I extracted a small subset of the original bam file, on which trying to extract the "B1" and "B2" tags fails. Given your answer, I also tried it for the "B3" tag, which strangely doesn't fail. Thus I share your observation that it doesn't seem to be related to a tag-with-number problem.
I will contact you per email and thank you in advance for your time and input.
The problem was that a single tag mixed formatting 'Z' (character string) and 'A' (single character). The C code in Rsamtols did not anticipate this. It has been fixed in version 1.26.2 / 1.27.16. These versions should be available in the next several days.

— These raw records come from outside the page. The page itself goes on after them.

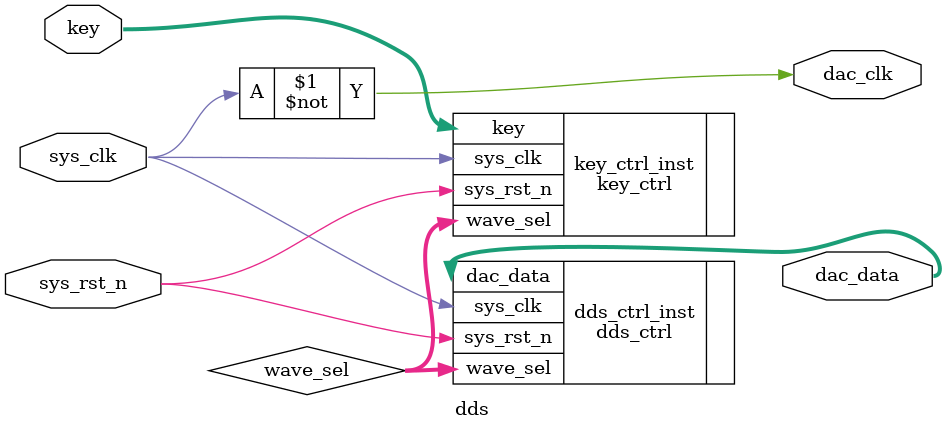
<source format=v>
module  dds
(
    input   wire            sys_clk     ,
    input   wire            sys_rst_n   ,
    input   wire    [3:0]   key         ,

    output  wire            dac_clk     ,
    output  wire    [7:0]   dac_data
);

wire    [3:0]   wave_sel;
assign  dac_clk = ~sys_clk;

key_ctrl    key_ctrl_inst
(
    .sys_clk     (sys_clk),
    .sys_rst_n   (sys_rst_n),
    .key         (key),

    .wave_sel    (wave_sel)
);

dds_ctrl    dds_ctrl_inst
(
    .sys_clk     (sys_clk),
    .sys_rst_n   (sys_rst_n),
    .wave_sel    (wave_sel),

    .dac_data    (dac_data)
);

endmodule

</source>
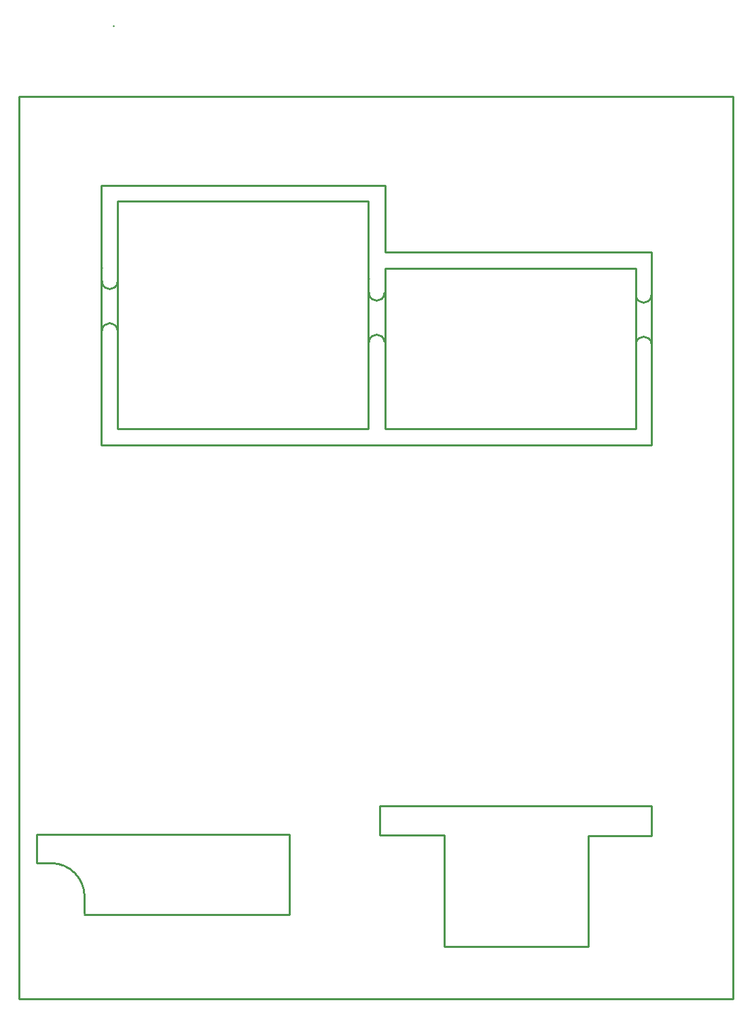
<source format=gko>
%FSLAX43Y43*%
%MOMM*%
G71*
G01*
G75*
%ADD10C,0.300*%
%ADD11C,0.500*%
%ADD12C,0.600*%
%ADD13C,2.000*%
%ADD14C,5.000*%
%ADD15R,1.500X1.500*%
%ADD16C,1.500*%
%ADD17R,2.000X2.000*%
%ADD18C,3.500*%
%ADD19C,2.500*%
%ADD20C,1.200*%
%ADD21C,1.100*%
%ADD22R,2.800X3.200*%
%ADD23R,0.300X1.300*%
%ADD24R,1.600X0.800*%
%ADD25R,3.000X2.000*%
%ADD26R,1.000X0.800*%
%ADD27R,0.500X2.500*%
%ADD28R,2.000X2.500*%
%ADD29R,0.800X1.000*%
%ADD30O,0.350X1.800*%
%ADD31O,0.350X1.800*%
%ADD32R,0.600X2.200*%
%ADD33R,0.600X2.200*%
%ADD34R,0.600X2.150*%
%ADD35R,0.600X2.150*%
%ADD36R,1.800X1.600*%
%ADD37R,1.450X0.550*%
%ADD38R,1.450X0.550*%
%ADD39R,1.300X0.850*%
%ADD40C,0.400*%
%ADD41C,0.250*%
%ADD42C,0.200*%
%ADD43C,0.254*%
%ADD44C,0.100*%
%ADD45C,0.250*%
%ADD46C,2.203*%
%ADD47C,5.203*%
%ADD48R,1.703X1.703*%
%ADD49C,1.703*%
%ADD50R,2.203X2.203*%
%ADD51C,3.703*%
%ADD52C,2.703*%
%ADD53C,1.403*%
%ADD54C,1.303*%
%ADD55R,3.003X3.403*%
%ADD56R,0.503X1.503*%
%ADD57R,1.803X1.003*%
%ADD58R,3.203X2.203*%
%ADD59R,1.203X1.003*%
%ADD60R,0.703X2.703*%
%ADD61R,2.203X2.703*%
%ADD62R,1.003X1.203*%
%ADD63O,0.553X2.003*%
%ADD64O,0.553X2.003*%
%ADD65R,0.803X2.403*%
%ADD66R,0.803X2.403*%
%ADD67R,0.803X2.353*%
%ADD68R,0.803X2.353*%
%ADD69R,2.003X1.803*%
%ADD70R,1.653X0.753*%
%ADD71R,1.653X0.753*%
%ADD72R,1.503X1.053*%
D41*
X37641Y83172D02*
G03*
X39559Y83177I959J53D01*
G01*
X39559Y77128D02*
G03*
X37641Y77123I-959J-53D01*
G01*
X70916Y82922D02*
G03*
X72834Y82927I959J53D01*
G01*
X72834Y76878D02*
G03*
X70916Y76873I-959J-53D01*
G01*
X4366Y84597D02*
G03*
X6284Y84602I959J53D01*
G01*
X6284Y78553D02*
G03*
X4366Y78548I-959J-53D01*
G01*
X5800Y116550D02*
G03*
X5800Y116550I0J0D01*
G01*
G03*
X5800Y116550I0J0D01*
G01*
G03*
X5800Y116550I0J0D01*
G01*
G03*
X5800Y116550I0J0D01*
G01*
G03*
X5800Y116550I0J0D01*
G01*
G03*
X5800Y116550I0J0D01*
G01*
G03*
X5800Y116550I0J0D01*
G01*
G03*
X5800Y116550I0J0D01*
G01*
X-1981Y12175D02*
G03*
X-1976Y12180I0J5D01*
G01*
X-3750Y12175D02*
G03*
X-3750Y12175I0J0D01*
G01*
X37600Y83325D02*
X37600Y83325D01*
X37600Y84985D02*
X37600Y84985D01*
X70875Y83075D02*
X70875Y83075D01*
X70875Y84735D02*
X70875Y84735D01*
X4325Y84750D02*
X4325Y84750D01*
X4325Y86410D02*
X4325Y86410D01*
X6300Y94650D02*
X37550D01*
X4300Y64325D02*
X4350Y64275D01*
X2150Y5800D02*
X27750D01*
X-3750Y12175D02*
X-3750Y15800D01*
X27750Y5800D02*
Y15800D01*
X12000D02*
X27750D01*
X-3750D02*
X12050D01*
X-6000Y-4700D02*
X83000D01*
X-6000D02*
Y107700D01*
Y107700D02*
X83000D01*
X4300Y64275D02*
Y96650D01*
X72850Y64275D02*
Y88300D01*
X36300Y66300D02*
X37550D01*
X39625Y66300D02*
Y86300D01*
X24200Y64275D02*
X72850D01*
X4300D02*
X28100D01*
X37550Y66300D02*
Y94650D01*
X6300Y66300D02*
Y94650D01*
X4350Y96650D02*
X39625D01*
X70875Y66300D02*
Y86300D01*
X83000Y92350D02*
Y107700D01*
Y6000D02*
Y96800D01*
Y-4700D02*
Y10250D01*
X39625Y66300D02*
X70825D01*
X72800Y64275D02*
X72850Y64325D01*
X2175Y5925D02*
X2180Y8000D01*
X-3750Y12175D02*
X-1981D01*
X39675Y86300D02*
X70875D01*
X47000Y1800D02*
X65000D01*
Y15575D01*
X72875D01*
Y19275D01*
X39000D02*
X72875D01*
X39000Y15675D02*
Y19275D01*
Y15675D02*
X47000D01*
X47000Y1800D02*
Y15675D01*
X47000Y15675D02*
X47000Y15675D01*
X6325Y66300D02*
X37225D01*
X39625Y88300D02*
X72850D01*
X39625D02*
Y96650D01*
D43*
X2180Y8000D02*
G03*
X-1976Y12180I-4180J0D01*
G01*
M02*

</source>
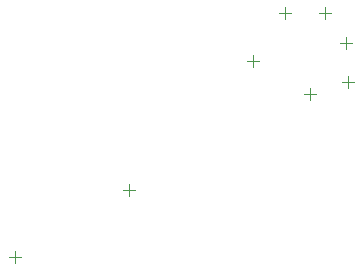
<source format=gbr>
G04*
G04 #@! TF.GenerationSoftware,Altium Limited,Altium Designer,25.2.1 (25)*
G04*
G04 Layer_Color=0*
%FSLAX25Y25*%
%MOIN*%
G70*
G04*
G04 #@! TF.SameCoordinates,6E7B483F-BFF1-4FB3-8246-CE29AB42D2EF*
G04*
G04*
G04 #@! TF.FilePolarity,Positive*
G04*
G01*
G75*
%ADD85C,0.00394*%
%ADD87C,0.00197*%
D85*
X47500Y71531D02*
Y75468D01*
X45531Y73500D02*
X49468D01*
X32032D02*
X35969D01*
X34000Y71531D02*
Y75468D01*
X40532Y46500D02*
X44469D01*
X42500Y44532D02*
Y48469D01*
X53031Y50500D02*
X56968D01*
X55000Y48531D02*
Y52469D01*
X52531Y63500D02*
X56468D01*
X54500Y61532D02*
Y65469D01*
X-19969Y14500D02*
X-16032D01*
X-18000Y12531D02*
Y16468D01*
X21531Y57500D02*
X25469D01*
X23500Y55532D02*
Y59469D01*
D87*
X-56000Y-9968D02*
Y-6032D01*
X-57968Y-8000D02*
X-54031D01*
M02*

</source>
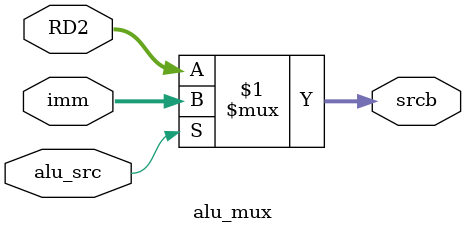
<source format=sv>
module alu(
    input  logic [31:0] RD1, srcb,
    input  logic [2:0]  ALUControl,
    output logic [31:0] alu_result,
    output logic zero
);

    always_comb
        case (ALUControl)
            3'b000: alu_result = RD1 + srcb;            // ADD
            3'b001: alu_result = RD1 - srcb;            // SUB
            3'b010: alu_result = RD1 & srcb;            // AND
            3'b011: alu_result = RD1 | srcb;            // OR
            3'b101: alu_result = (RD1 < srcb) ? 32'd1 : 32'd0; // SLT
            default: alu_result = 32'bx;
        endcase 

    assign zero = (RD1 == srcb) ? 1'b1 : 1'b0;  
endmodule

// MUX:  for ALU Side (RD2 or immediate)
module alu_mux(
    input  logic [31:0] RD2,    // register file output 
    input  logic [31:0] imm,    // immediate from imm_ext
    input  logic  alu_src,      // control: 0 -> RD2, 1 -> imm
    output logic [31:0] srcb    // ALU second operand 
);
    assign srcb = (alu_src) ? imm : RD2;
endmodule


</source>
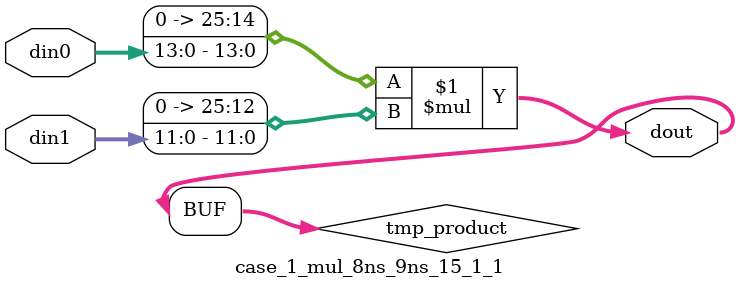
<source format=v>

`timescale 1 ns / 1 ps

 (* use_dsp = "no" *)  module case_1_mul_8ns_9ns_15_1_1(din0, din1, dout);
parameter ID = 1;
parameter NUM_STAGE = 0;
parameter din0_WIDTH = 14;
parameter din1_WIDTH = 12;
parameter dout_WIDTH = 26;

input [din0_WIDTH - 1 : 0] din0; 
input [din1_WIDTH - 1 : 0] din1; 
output [dout_WIDTH - 1 : 0] dout;

wire signed [dout_WIDTH - 1 : 0] tmp_product;
























assign tmp_product = $signed({1'b0, din0}) * $signed({1'b0, din1});











assign dout = tmp_product;





















endmodule

</source>
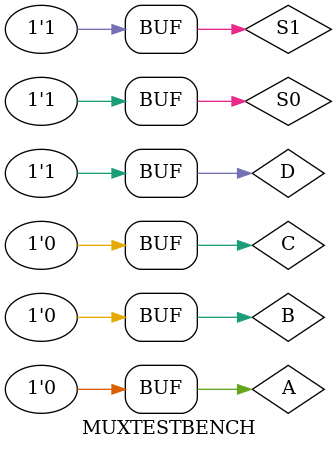
<source format=v>
`timescale 1ns / 1ps


module MUXTESTBENCH;

	// Inputs
	reg A;
	reg B;
	reg C;
	reg D;
	reg S0;
	reg S1;

	// Outputs
	wire f_mux4to1;
	wire f_mux4to1structure;

	// Instantiate the Unit Under Test (UUT)
	mux4to1 uut (
		.A(A), 
		.B(B), 
		.C(C), 
		.D(D), 
		.S0(S0), 
		.S1(S1), 
		.f_mux4to1(f_mux4to1)
	);
	
	mux4to1structure uut1 (
		.A(A), 
		.B(B), 
		.C(C), 
		.D(D), 
		.S0(S0), 
		.S1(S1), 
		.f_mux4to1structure(f_mux4to1structure)
	);

	initial begin
		// Initialize Inputs
		A = 0;
		B = 0;
		C = 0;
		D = 1;
		S0 = 0;
		S1 = 0;

		// Wait 250 ns for global reset to finish
		#50;A=0;B=0;C=1;D=0;
		#50;A=0;B=1;C=0;D=0;
		#50;A=1;B=0;C=0;D=0;
		#50;A=0;B=0;C=0;D=1;S0=0; S1=1;
		#50;A=0;B=0;C=1;D=0;
		#50;A=0;B=1;C=0;D=0;
		#50;A=1;B=0;C=0;D=0;
		#50;A=0;B=0;C=0;D=1;S0=1; S1=0;
		#50;A=0;B=0;C=1;D=0;
		#50;A=0;B=1;C=0;D=0;
		#50;A=1;B=0;C=0;D=0;
		#50;A=0;B=0;C=0;D=1;S0=1; S1=1;
		
        
		// Add stimulus here

	end
      
endmodule


</source>
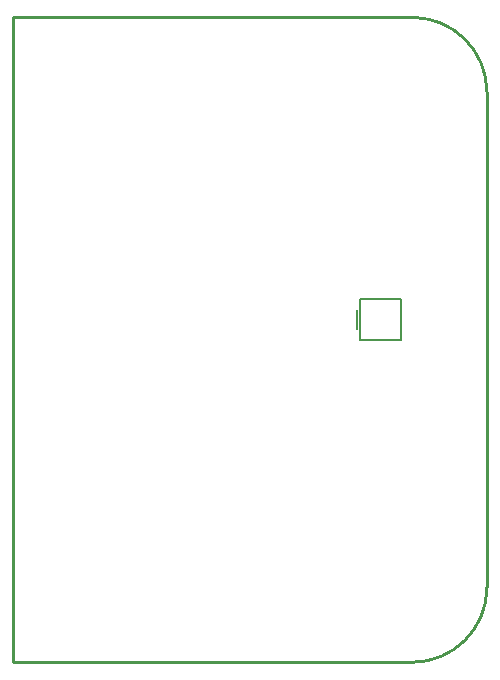
<source format=gm1>
G04*
G04 #@! TF.GenerationSoftware,Altium Limited,Altium Designer,23.6.0 (18)*
G04*
G04 Layer_Color=16711935*
%FSLAX44Y44*%
%MOMM*%
G71*
G04*
G04 #@! TF.SameCoordinates,5EE9EB4A-2ACB-4C3E-BE2F-BD42E06AEEC1*
G04*
G04*
G04 #@! TF.FilePolarity,Positive*
G04*
G01*
G75*
%ADD11C,0.1270*%
%ADD13C,0.2540*%
D11*
X295144Y307652D02*
X329645D01*
Y273152D02*
Y307652D01*
X295144Y273152D02*
X329645D01*
X295144D02*
Y307652D01*
X292395Y282402D02*
Y298402D01*
D13*
X339036Y5D02*
G03*
X402536Y63505I0J63500D01*
G01*
Y482605D02*
G03*
X339036Y546105I-63500J0D01*
G01*
X1585Y5D02*
Y545866D01*
Y5D02*
X339036D01*
X1585Y546105D02*
X339036D01*
X402533Y63857D02*
Y482957D01*
M02*

</source>
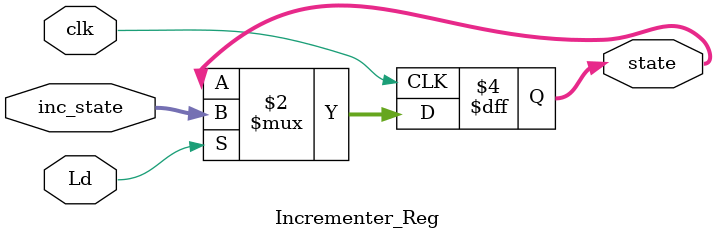
<source format=v>
module Condition_Mux(output reg out, input [1:0] S, input moc, cond, dmoc); 
    always @ (moc,cond,dmoc,S)
        case(S)
            2'b00: out <= moc;
            2'b01: out <= cond;
            2'b10: out <= dmoc;
        endcase
    endmodule

module Inverter(output reg out, input inv, in);
    always @ (inv, in)
        if(inv)
            out <= ~in; 
        else out <= in;
    endmodule

module Next_State_Address_Selector(output reg [1:0]  M,  input sts, input[2:0] N);
    always @ (N, sts)
        case(N)
            3'b000: M <= 2'b00; //Encoder
            3'b001: M <= 2'b01; //Hard coded 1
            3'b010: M <= 2'b10; //CR
            3'b011: M <= 2'b11; //Adder
            3'b100: 
                if(!sts) M <= 2'b10; //CR
                else M <= 2'b00; //Encoder
            3'b101:
                if(!sts) M <= 2'b10; //CR
                else M <= 2'b01; //Hard Coded 1
            3'b110:
                if(!sts) M <= 2'b01; //Hard Coded 1
                else M <= 2'b11; //Adder
            3'b111:
                if(!sts) M <= 2'b10; // Control Register
                else M <= 2'b11; // Adder/incrementer
        endcase
    endmodule   

module State_Selector_Mux(output reg [6:0] state, input [1:0] M, input [6:0] Encoder, HC1, CR, Incrementer); 
    always @ (M,Encoder, HC1, CR, Incrementer)
        case(M)
            2'b00: state <= Encoder;
            2'b01: state <= HC1;
            2'b10: state <= CR;
            2'b11: state <= Incrementer;
        endcase
    endmodule  

module IncReg_Adder(output reg [6:0] N_state, input[6:0] C_state);
    always @ (C_state)
        N_state <= C_state + 7'd1;
    endmodule

module Incrementer_Reg(output reg [6:0] state, input[6:0] inc_state, input Ld, clk); 
    always @ (posedge clk)
        if(Ld)
            state <= inc_state; 
    endmodule

// module test;
//     reg moc, cond, dmoc, inv, Ld, clk; // can choose on test
//     reg [2:0] N; // can choose on test
//     reg [1:0] S; // can choose on test
//     reg [6:0] Encoder, HC1, CR; // can choose on test
//     wire [6:0] out_Mux_StateSlct, Incrementer, out_adder;
//     wire in_inv, sts;
//     wire [1:0] M; 

//     Condition_Mux cond_mux(in_inv, S, moc, cond, dmoc);
//     Inverter inverter(sts, inv, in_inv);
//     Next_State_Address_Selector nsas(M, sts, N);
//     State_Selector_Mux state_select_mux(out_Mux_StateSlct, M, Encoder, HC1, CR, Incrementer);
//     IncReg_Adder adder(out_adder, out_Mux_StateSlct);
//     Incrementer_Reg incr_reg(Incrementer, out_adder, Ld, clk);

//     initial #10 $finish;
//     initial begin
//         moc = 1'b0; 
//         cond = 1'b0;
//         dmoc = 1'b0;
//         inv = 1'b0;
//         Ld =  1'b1;
//         clk = 1'b0;
//         N = 3'b000;
//         S = 2'b00; 
//         Encoder = 7'd9; 
//         HC1= 7'd1;
//         CR = 7'd8;
//         repeat (10) #1 N = N + 3'b001;
//     end
//     initial begin 
//         forever #1 clk = ~clk;
//     end
//     initial fork 
//         #4 N = 3'b011;
//         #6 N = 3'b100;
//         #7 N = 3'b100;
//         #7 inv = ~inv; 
//     join 
//     initial begin
//         $display (" N    M   inv  state");  
//         $monitor (" %b  %b   %b  %d  ", N, M, inv, out_Mux_StateSlct);      
//     end
//     endmodule
</source>
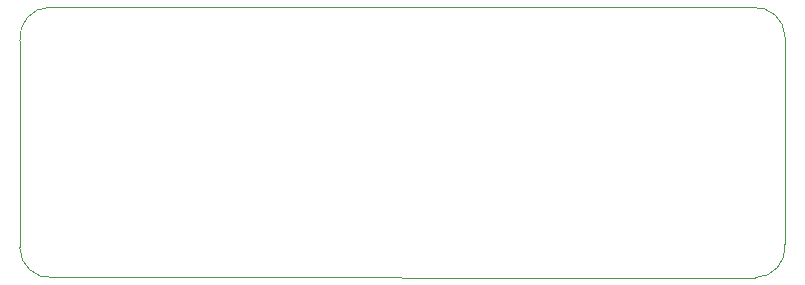
<source format=gbr>
%TF.GenerationSoftware,KiCad,Pcbnew,(6.0.1)*%
%TF.CreationDate,2022-02-12T00:31:54+11:00*%
%TF.ProjectId,VolcaModularMidi,566f6c63-614d-46f6-9475-6c61724d6964,rev?*%
%TF.SameCoordinates,Original*%
%TF.FileFunction,Profile,NP*%
%FSLAX46Y46*%
G04 Gerber Fmt 4.6, Leading zero omitted, Abs format (unit mm)*
G04 Created by KiCad (PCBNEW (6.0.1)) date 2022-02-12 00:31:54*
%MOMM*%
%LPD*%
G01*
G04 APERTURE LIST*
%TA.AperFunction,Profile*%
%ADD10C,0.100000*%
%TD*%
G04 APERTURE END LIST*
D10*
X77470000Y-59674175D02*
X136876019Y-59690000D01*
X74914175Y-80009998D02*
X74930000Y-62513981D01*
X77470000Y-59674175D02*
G75*
G03*
X74930000Y-62513981I-3J-2555823D01*
G01*
X139699999Y-79726018D02*
X139715825Y-62230000D01*
X137159999Y-82565824D02*
G75*
G03*
X139699999Y-79726018I3J2555823D01*
G01*
X74914175Y-80009998D02*
G75*
G03*
X77753981Y-82549998I2555823J-3D01*
G01*
X139715825Y-62230000D02*
G75*
G03*
X136876019Y-59690000I-2555823J3D01*
G01*
X137159999Y-82565824D02*
X77753981Y-82549998D01*
M02*

</source>
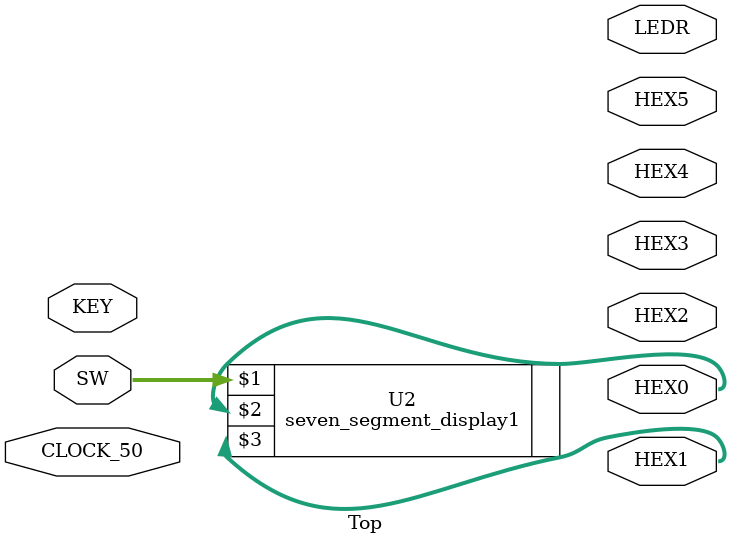
<source format=v>

`default_nettype none

module Top (CLOCK_50, KEY, SW, HEX0, HEX1, HEX2, HEX3, HEX4, HEX5, LEDR);
    input  wire         CLOCK_50;   // DE-series 50 MHz clock signal
    input  wire [ 3: 0] KEY;        // DE-series pushbuttons
    input  wire [ 9: 0] SW;         // DE-series switches
    output wire [ 6: 0] HEX0;       // DE-series HEX displays
    output wire [ 6: 0] HEX1;
    output wire [ 6: 0] HEX2;
    output wire [ 6: 0] HEX3;
    output wire [ 6: 0] HEX4;
    output wire [ 6: 0] HEX5;
    output wire [ 9: 0] LEDR;       // DE-series LEDs

   
    seven_segment_display1 U2 (
    SW,        // Input switches SW7-0
    HEX0,      // Output to 7-segment display HEX0
    HEX1       // Output to 7-segment display HEX1
);

endmodule

</source>
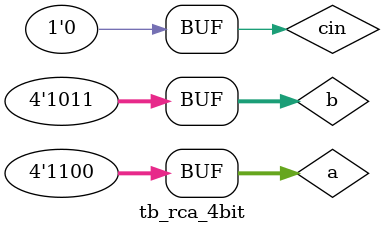
<source format=v>
module tb_rca_4bit (

);
    reg [3:0] a,b;
    reg cin;
    // reg [0:0]c;
    wire [3:1]c;
    wire cout;
    // wire [4:4]c;
    wire [3:0]s;

    dut_rca_4bit a1(a,b,c,s,cin,cout);

    initial begin
        #5;
        a=4'd6;b=4'd6;cin=0;#10;
        // a=4'd6;b=4'd6;c[0]=0;#10;
        a=4'd12;b=4'd11;#10;
    end
endmodule

</source>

The fact that a tag is always accompanied by a formatting character implies that the bam file authors anticipate that tags can have different types in different records. Rsamtools only supports this to the extent that the R representation of the data type is not changed, e.g., Rsamtools would object if a tag in one record were formatted as a character string, and the same tag in another record formatted as an integer.
Thank you very much for clarifying this. I appreciate your fast response time and your expertise in this matter.